Items from a data source
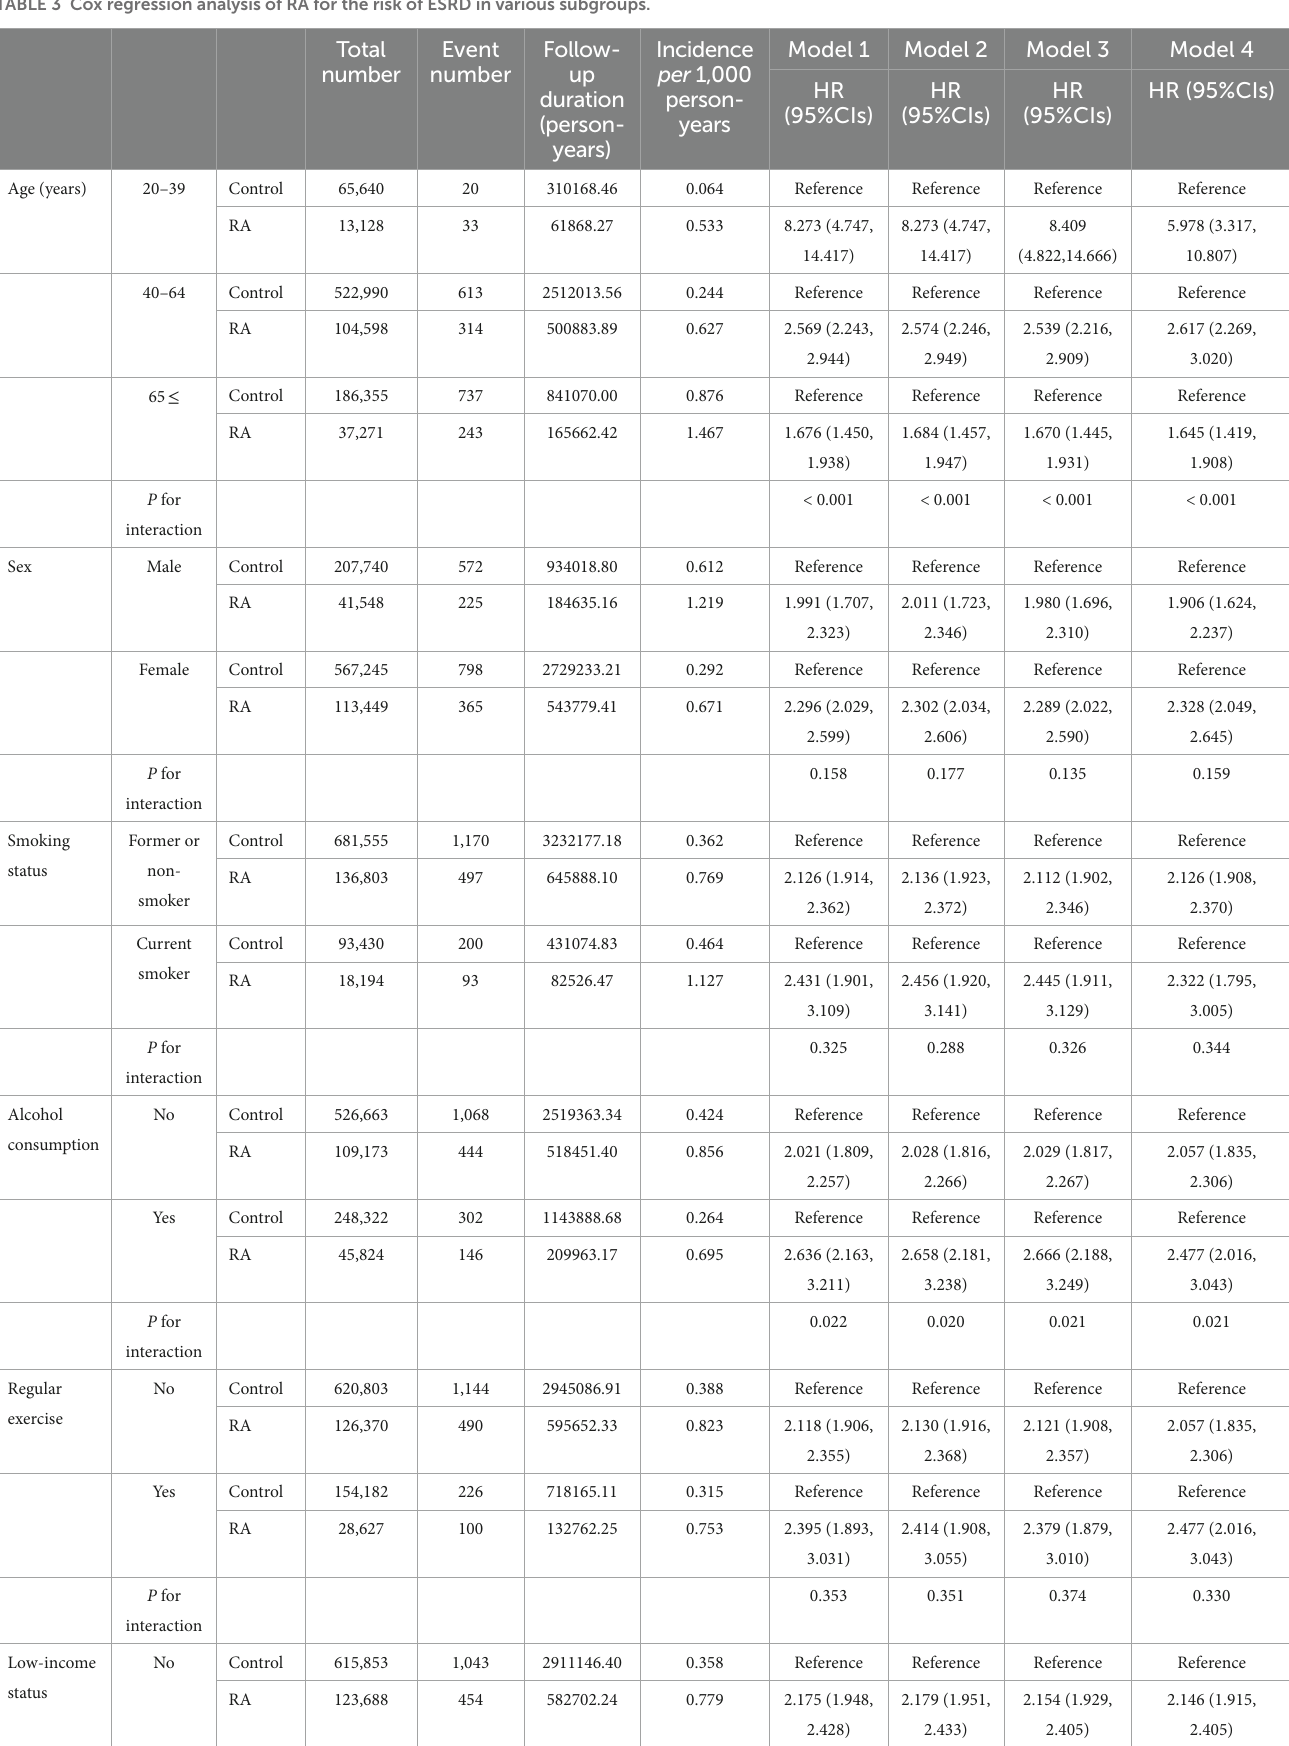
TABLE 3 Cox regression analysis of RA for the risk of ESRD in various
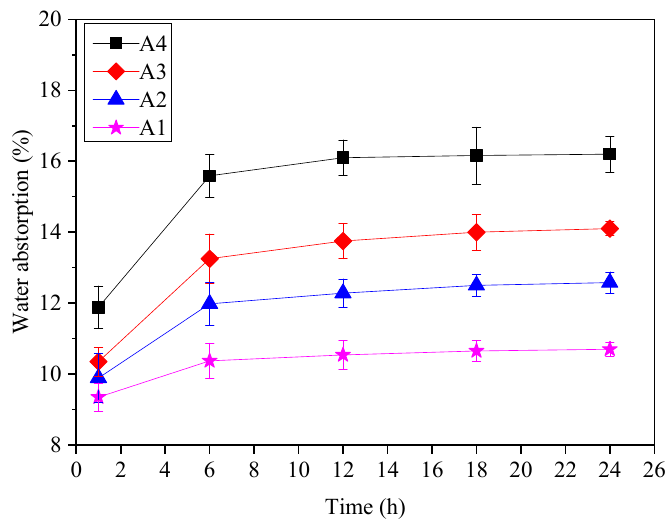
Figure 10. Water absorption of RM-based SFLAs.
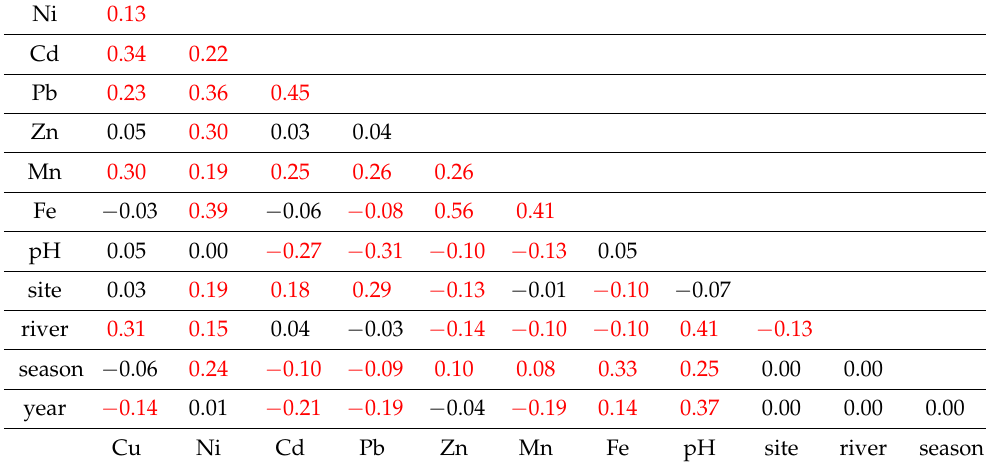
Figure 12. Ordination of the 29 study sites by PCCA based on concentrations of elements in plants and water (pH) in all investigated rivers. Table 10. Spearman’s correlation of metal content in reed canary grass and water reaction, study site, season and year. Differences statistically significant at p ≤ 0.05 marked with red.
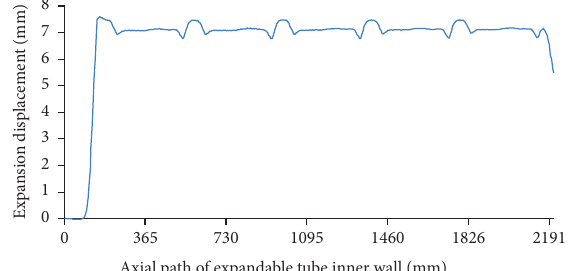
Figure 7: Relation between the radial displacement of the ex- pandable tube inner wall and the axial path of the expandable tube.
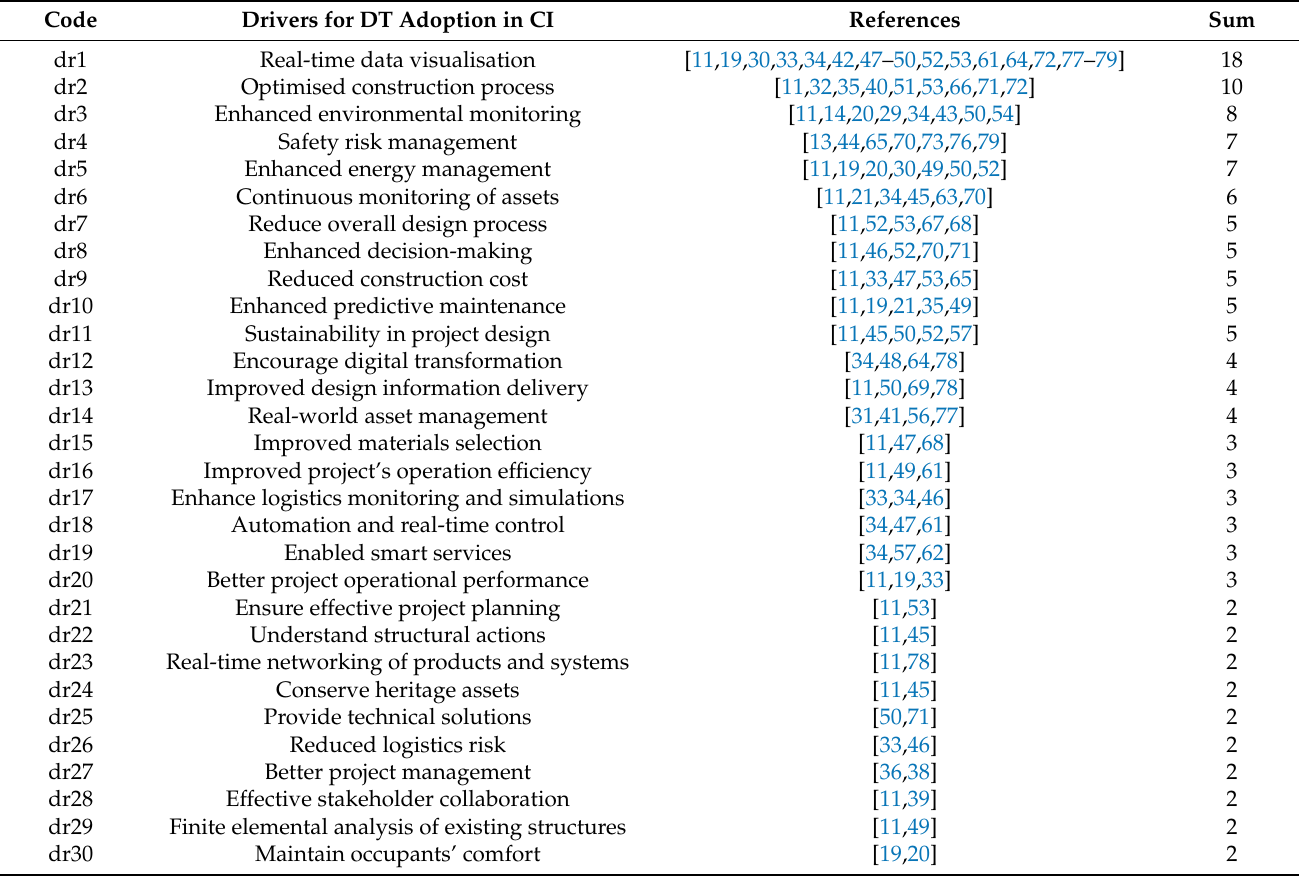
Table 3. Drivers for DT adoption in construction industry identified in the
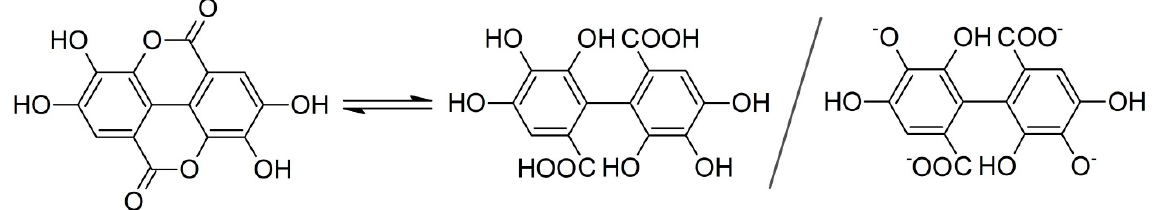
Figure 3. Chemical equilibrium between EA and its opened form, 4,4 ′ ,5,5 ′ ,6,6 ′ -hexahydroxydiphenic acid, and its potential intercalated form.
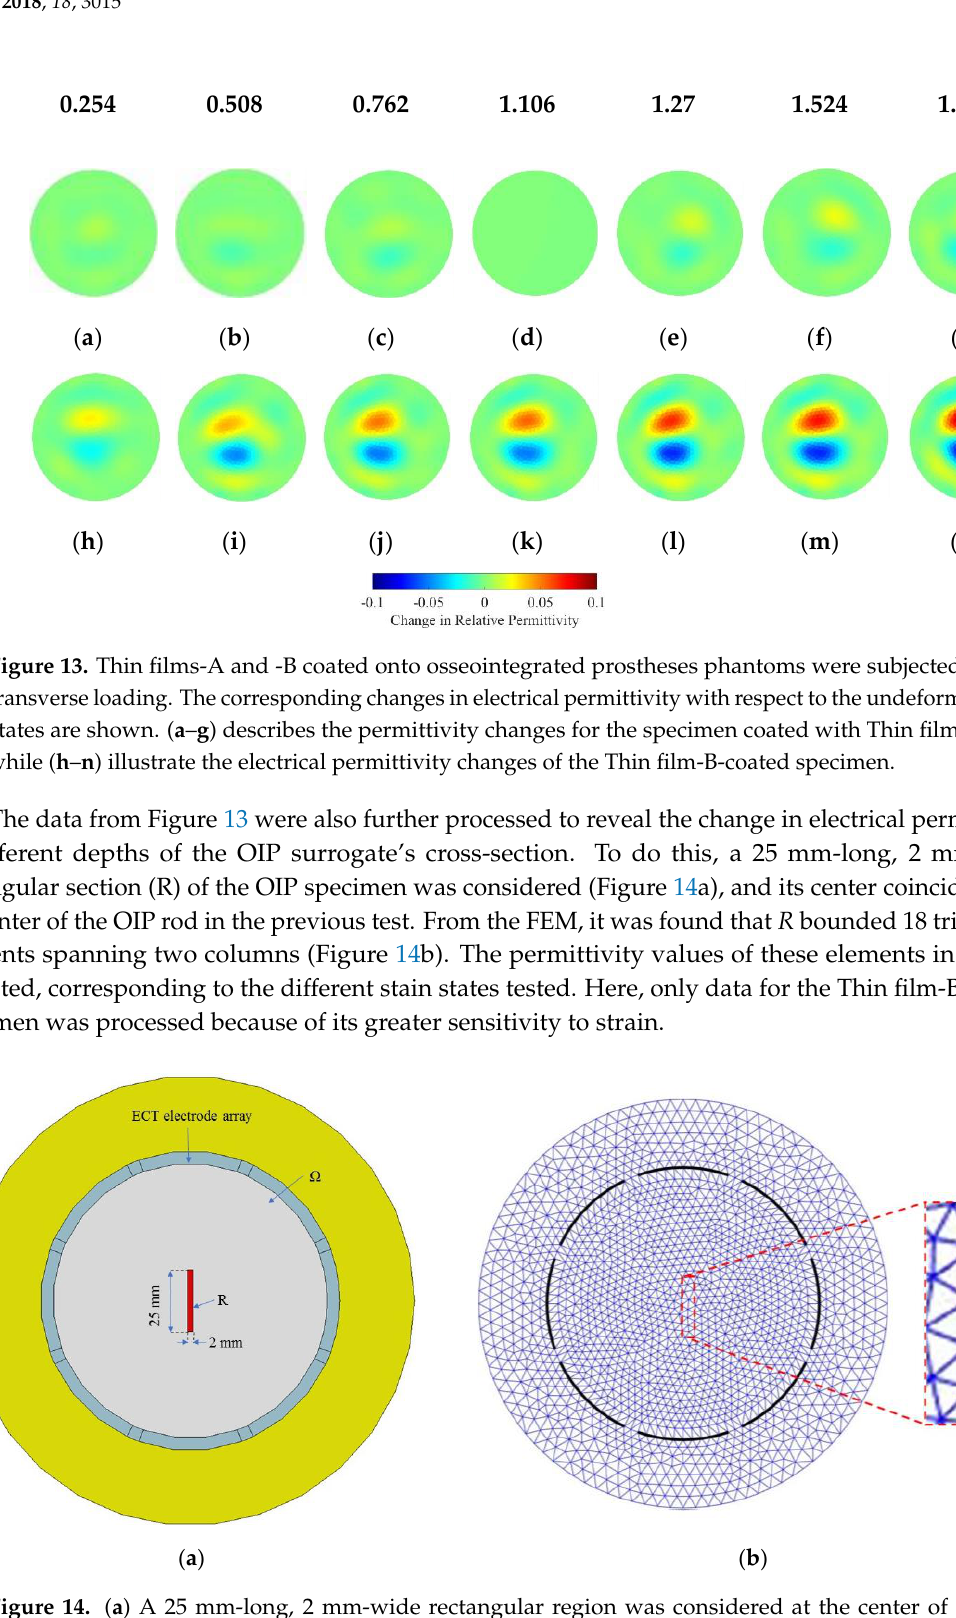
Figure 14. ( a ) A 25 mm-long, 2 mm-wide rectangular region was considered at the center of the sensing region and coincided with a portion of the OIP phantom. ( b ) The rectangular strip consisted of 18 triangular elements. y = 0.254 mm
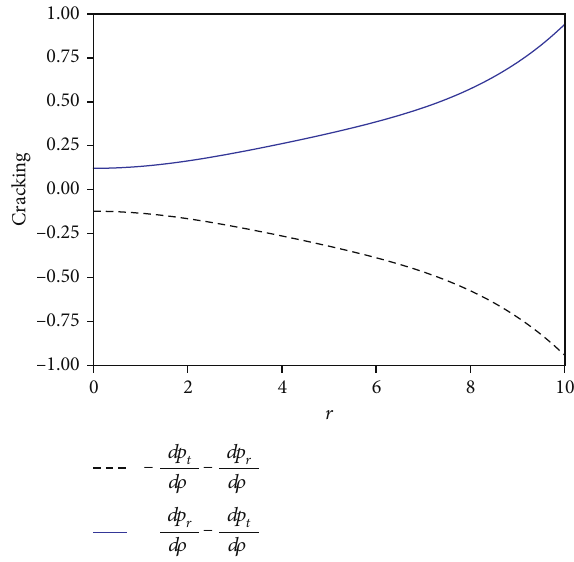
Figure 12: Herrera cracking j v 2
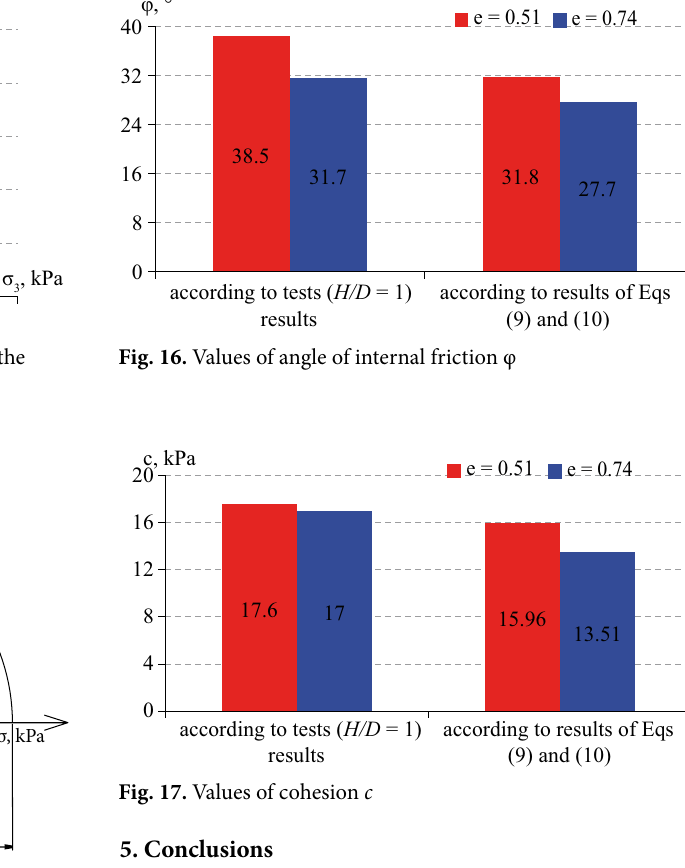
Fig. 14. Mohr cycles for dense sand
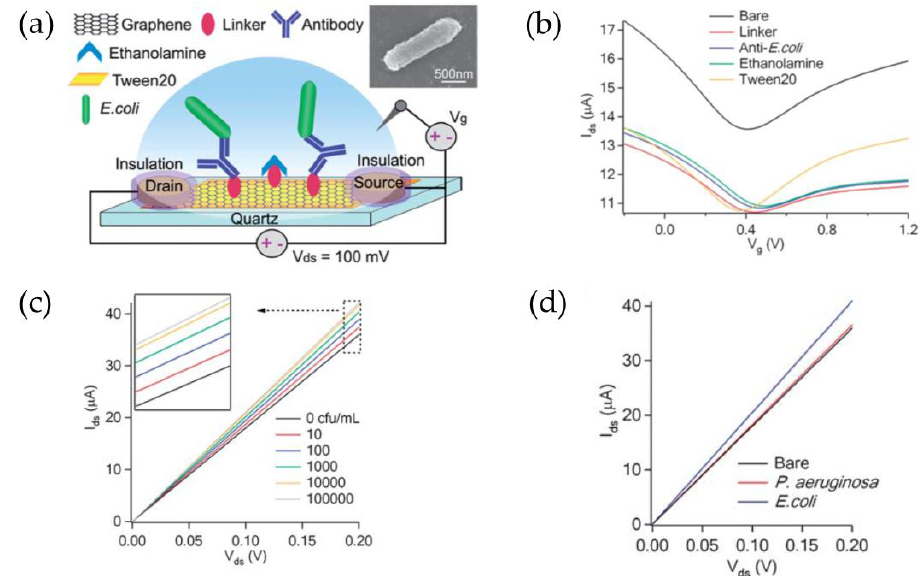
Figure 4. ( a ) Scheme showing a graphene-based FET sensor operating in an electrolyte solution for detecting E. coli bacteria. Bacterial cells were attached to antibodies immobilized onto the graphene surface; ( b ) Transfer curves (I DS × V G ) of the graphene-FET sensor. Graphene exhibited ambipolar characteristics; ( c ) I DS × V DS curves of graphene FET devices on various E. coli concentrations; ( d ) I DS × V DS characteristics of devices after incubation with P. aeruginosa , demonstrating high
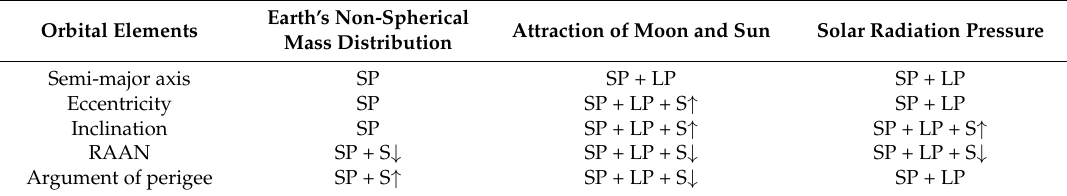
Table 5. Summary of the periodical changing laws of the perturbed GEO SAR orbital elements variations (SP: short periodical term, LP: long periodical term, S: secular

__TASK STATEMENT__:
Write only the number of lines in the records that contain the string "various".

__EXERCISE RESPONSE__:
2